The Government cannot achieve targets set in its cancer strategy if it continues to block approval for a host of new generation drugs, the pharmaceutical industry has warned.
The Irish Pharmaceutical Healthcare Association, which represents the big, research-driven drug companies, says Irish patients are among the last in western Europe to have access to vital cancer medicines.
The claim comes as the group publishes its second quarterly bulletin of drugs that have been waiting for more than two years for approval on reimbursement, allowing them to be used in the Republic.
Seven of the drugs on the list are cancer therapies – four for lung cancer, one for breast cancer and the other two designed to treat multiple myeloma. Two of the other drugs listed are cholesterol therapies. The final one is Spinraza, a Biogen drug for the rare genetic disease, spinal muscular atrophy.
Just one drug from the industry body’s first bulletin, published in April, has since been approved. That is Pfizer’s late-stage breast cancer drug Ibrance, which was sanctioned in June.
Two drugs have been added to the list in the past three months. Both are cancer medicines – one for non small-cell lung cancer and the other for multiple myeloma.
Aside from Biogen, the companies affected include Sanofi, Bristol-Myers Squibb, Amgen and Roche.
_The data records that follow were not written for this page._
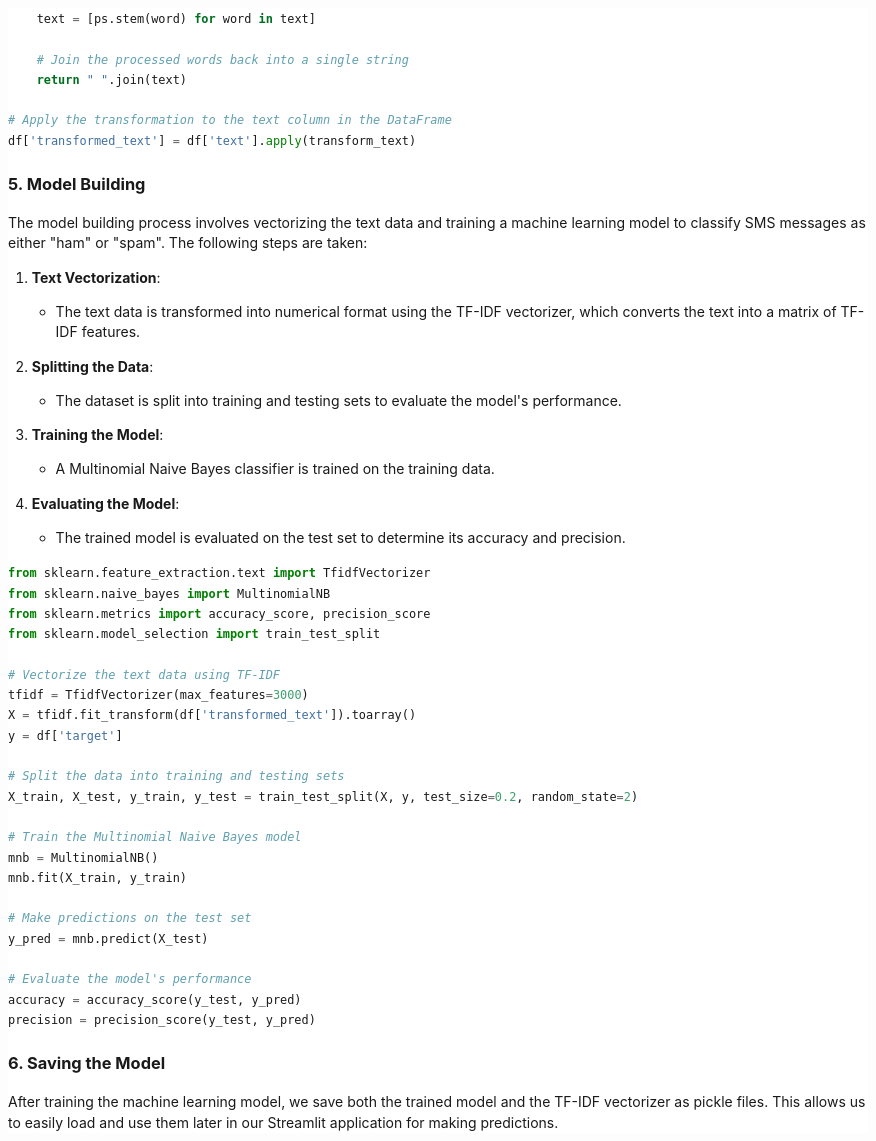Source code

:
 ```python
    text = [ps.stem(word) for word in text]
    
    # Join the processed words back into a single string
    return " ".join(text)

# Apply the transformation to the text column in the DataFrame
df['transformed_text'] = df['text'].apply(transform_text)
```
### 5. Model Building
The model building process involves vectorizing the text data and training a machine learning model to classify SMS messages as either "ham" or "spam". The following steps are taken:

1. **Text Vectorization**:
   - The text data is transformed into numerical format using the TF-IDF vectorizer, which converts the text into a matrix of TF-IDF features.

2. **Splitting the Data**:
   - The dataset is split into training and testing sets to evaluate the model's performance.

3. **Training the Model**:
   - A Multinomial Naive Bayes classifier is trained on the training data.

4. **Evaluating the Model**:
   - The trained model is evaluated on the test set to determine its accuracy and precision.

```python
from sklearn.feature_extraction.text import TfidfVectorizer
from sklearn.naive_bayes import MultinomialNB
from sklearn.metrics import accuracy_score, precision_score
from sklearn.model_selection import train_test_split

# Vectorize the text data using TF-IDF
tfidf = TfidfVectorizer(max_features=3000)
X = tfidf.fit_transform(df['transformed_text']).toarray()
y = df['target']

# Split the data into training and testing sets
X_train, X_test, y_train, y_test = train_test_split(X, y, test_size=0.2, random_state=2)

# Train the Multinomial Naive Bayes model
mnb = MultinomialNB()
mnb.fit(X_train, y_train)

# Make predictions on the test set
y_pred = mnb.predict(X_test)

# Evaluate the model's performance
accuracy = accuracy_score(y_test, y_pred)
precision = precision_score(y_test, y_pred)
```
### 6. Saving the Model
After training the machine learning model, we save both the trained model and the TF-IDF vectorizer as pickle files. This allows us to easily load and use them later in our Streamlit application for making predictions.
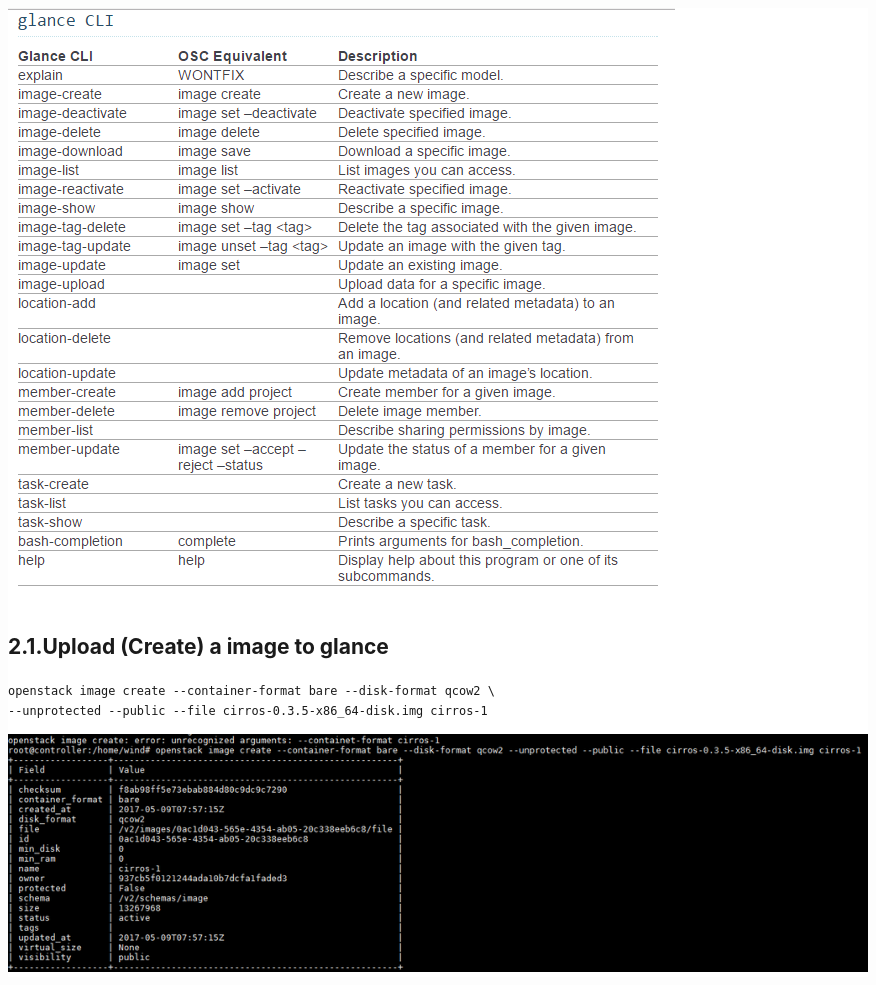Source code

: <img src="../images/16.png" />

<a name="2.1"></a>
## 2.1.Upload (Create) a image to glance
```
openstack image create --container-format bare --disk-format qcow2 \
--unprotected --public --file cirros-0.3.5-x86_64-disk.img cirros-1
```

<img src="../images/17.png" />
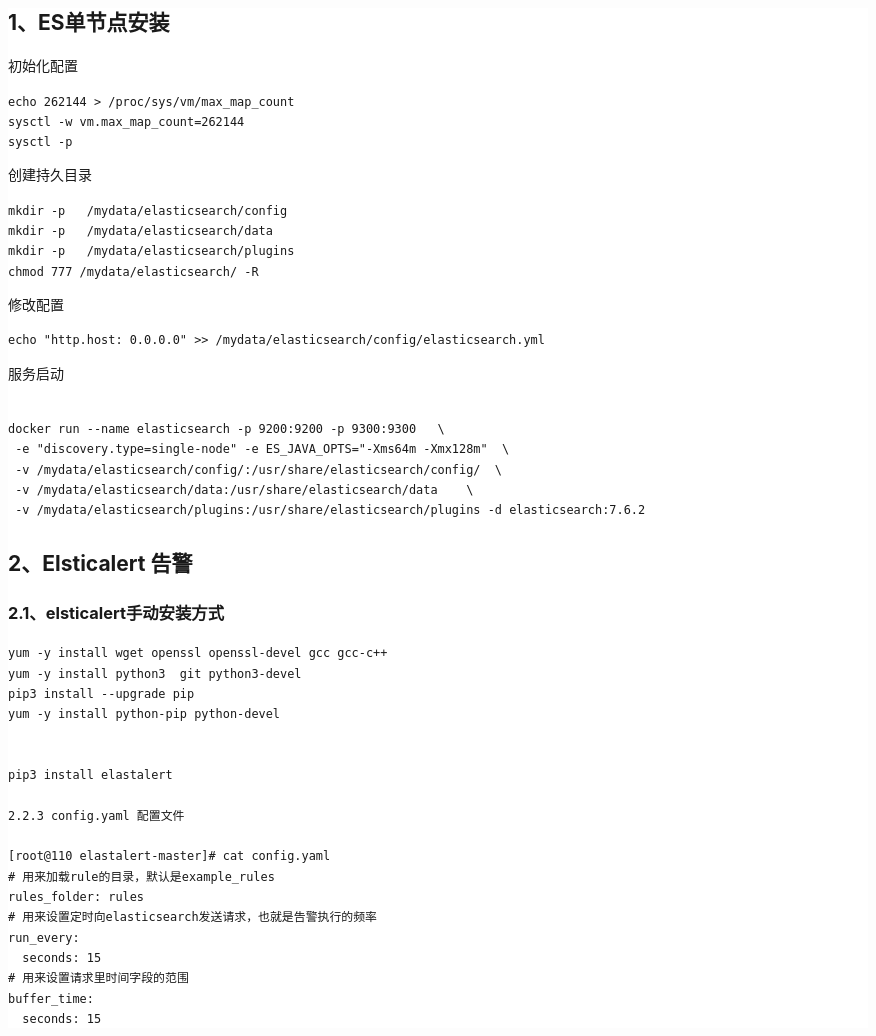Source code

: ## 1、ES单节点安装

初始化配置

```shell
echo 262144 > /proc/sys/vm/max_map_count
sysctl -w vm.max_map_count=262144 
sysctl -p
```



创建持久目录

```shell
mkdir -p   /mydata/elasticsearch/config
mkdir -p   /mydata/elasticsearch/data
mkdir -p   /mydata/elasticsearch/plugins
chmod 777 /mydata/elasticsearch/ -R
```



修改配置

```shell
echo "http.host: 0.0.0.0" >> /mydata/elasticsearch/config/elasticsearch.yml
```



服务启动

```shell

docker run --name elasticsearch -p 9200:9200 -p 9300:9300   \
 -e "discovery.type=single-node" -e ES_JAVA_OPTS="-Xms64m -Xmx128m"  \
 -v /mydata/elasticsearch/config/:/usr/share/elasticsearch/config/  \
 -v /mydata/elasticsearch/data:/usr/share/elasticsearch/data    \
 -v /mydata/elasticsearch/plugins:/usr/share/elasticsearch/plugins -d elasticsearch:7.6.2  
```





## 2、Elsticalert 告警



### 2.1、elsticalert手动安装方式



```shell
yum -y install wget openssl openssl-devel gcc gcc-c++
yum -y install python3  git python3-devel
pip3 install --upgrade pip
yum -y install python-pip python-devel


pip3 install elastalert

2.2.3 config.yaml 配置文件

[root@110 elastalert-master]# cat config.yaml
# 用来加载rule的目录，默认是example_rules
rules_folder: rules
# 用来设置定时向elasticsearch发送请求，也就是告警执行的频率
run_every:
  seconds: 15
# 用来设置请求里时间字段的范围
buffer_time:
  seconds: 15
```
It is unclear whether Pfizer is affected by either of the new additions to the list.
“The persistent logjam in approving cancer medicines will make it hard for Ireland to hit its target [to be in the top quartile for cancer survival in Europe within the next decade], especially when we know that about 73 per cent of survival gains for cancer are attributable to new treatments,” said association chief executive Oliver O’Connor.
The HSE says it has approved six cancer therapies this year and 24 since the start of 2016.